Blow Up a écrit :
Houlala ça rame dure, tant de circonvolutions et de HS pour revenir au point de départ.
Les protestants n'ont pas inventé le religieux sans sacrements ou la religion sans sacré (je ne sais pas comment ils se démerdent d'ailleurs en Suisse avec les germanophones qui n'ont qu'un seul mot pour saint et sacré).
On est dans le sens premier du mot religieux qui signifie relier. Et en prêtant serment sur le vieux bouquin mythologique, le concerné fait un acte de communautarisme religieux (sans sacré, mais c'est pareil).
D'ailleurs le blasphème est toujours un délit en Suisse, les premiers mots de la Constitution sont " Au nom de Dieu Tout-Puissant ! " et les cantons peuvent choisir de voter pour avoir une religion officielle. On a vu mieux comme pays sécularisé
D'ailleurs la Suisse n'est pas un Etat laïc. Les signes religieux ne sont pas interdit à l'école ou dans l'administration.
La laïcité francaise c'est la solution politique d'une nation ayant une religion charismatique, incapable d'instituer une autorité sans appeler à la transcendance. Mais c'est incompatible avec un Etat moderne démocratique. Elle sépare donc le temporel et le spirituel de façon à masquer les signes du sacré, à les rendre invisibles. Mais le sacré continue d'iriguer la légitimité du pouvoir, les rites républicains, l'homme providentiel, etc.. Malgré les dénégations, le religieux est encore au coeur de l'Etat francais qui est un des pays au monde qui parle le plus et tout le temps de l'islam (et plus largement de tous les sujets réactionnaires religieux: suicide assisté, mariage pour tous, drogue) sans être sous la charia ou une autre constitution révélée.
Le protestantisme luthérien mais surtout calviniste (et de Viret, Zwingli) est basé sur une intériorisation du spirituel: il n'y a plus de sacré ici bas.
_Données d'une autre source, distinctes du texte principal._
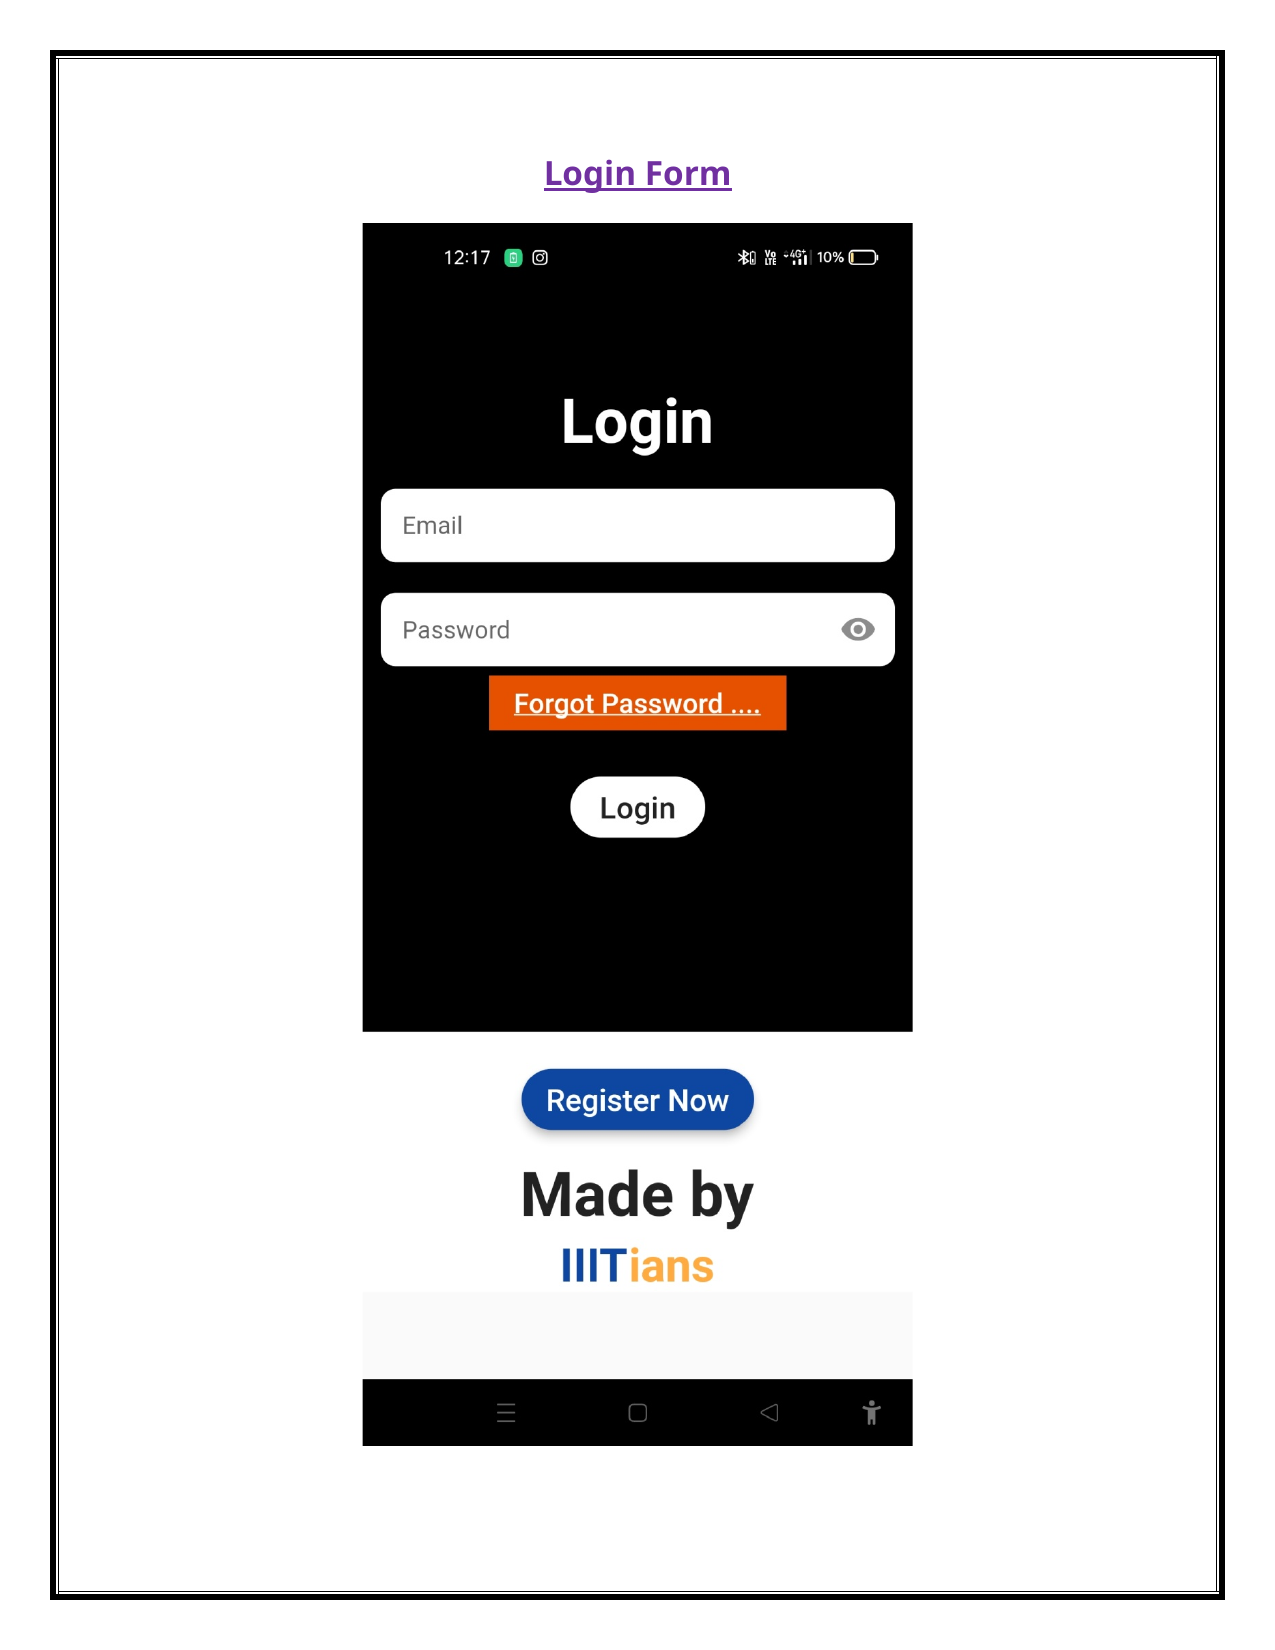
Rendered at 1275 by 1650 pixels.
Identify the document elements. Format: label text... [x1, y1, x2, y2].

L'autorité est donné par son oeuvre, le travail, l'épreuve. Le marxisme est l'enfant moderne du protestantisme, pas du républicanisme catholique. La mutation moderne du catholicisme, c'est Saint-Simon. L'universel de Hegel, c'est autre chose que l'universel de Comte. Bref il y aurait à dire sur cette prétention universaliste.
Quant aux anglo-saxons, on est encore sur autre chose: ni religion du rituel et de l'exhibition du pouvoir, ni religion de l'oeuvre et du salut, mais religion de la communauté, du groupe. L'évangélisme américain ou anglican est charismatique. Mais sur d'autres points, le puritanisme typiquement, il se rapproche du protestantisme. C'est impossible de réduire à l'un ou l'autre, il y a trois figures au minimal. Un président américain qui jure sur la bible, ça ressemble plus à un président francais qui nous fait son show au panthéon qu'un chef d'État danois, norvégien, allemand ou suisse qui choisit de prêter serment sur la bible: ce dernier ne tire aucune légitimité de cette action qui ne scelle rien. Il n'y a rien de sacré dans cette opération qui est fondamentalement personnelle, de l'ordre de l'hygiène individuelle de vie si j'ose dire, et surtout absolument facultative (dans beaucoup d'endroits cela se fait de plus en plus rarement).
Ce que je veux dire par là c'est que la France est bien plus liée au religieux qu'elle ne veut le dire et que beaucoup de pays d'europe continentale. Elle connaît le sacré (République) comme peu de pays occidentaux. C'est un fait visible si on analyse la struture de l'autorité et les manifestations de la transcendance dans l'exercice du pouvoir.
Donc les confusions entre modèles, les leçons de laïcité, etc.. J'ai quand même lu un tel paquet de conneries que je me suis un peu perdu et j'ai effectivement ramé un peu pour mettre l'ordre dans cette confusion à la Onfray. Mais surtout:
J'ai cité 3 modèles. C'est parce que je n'ai pas les compétences et le temps pour développer au-delà . Je n'ai pas mentionné d'autres solutions politiques qui ont été élaborées pour lier autorité et religion, le kemalisme, la démocratie chrétienne, le modèle marocain, la charia, etc.. Mais elles sont nombreuses en réalité, les variantes possibles. Je suis toujours amusé de voir des personnes imaginer détenir un modèle versus le reste du monde (moi vs les autres). C'est pas un trait uniquement français, mais quand même souvent, vous avez de la peine avec le pluralisme.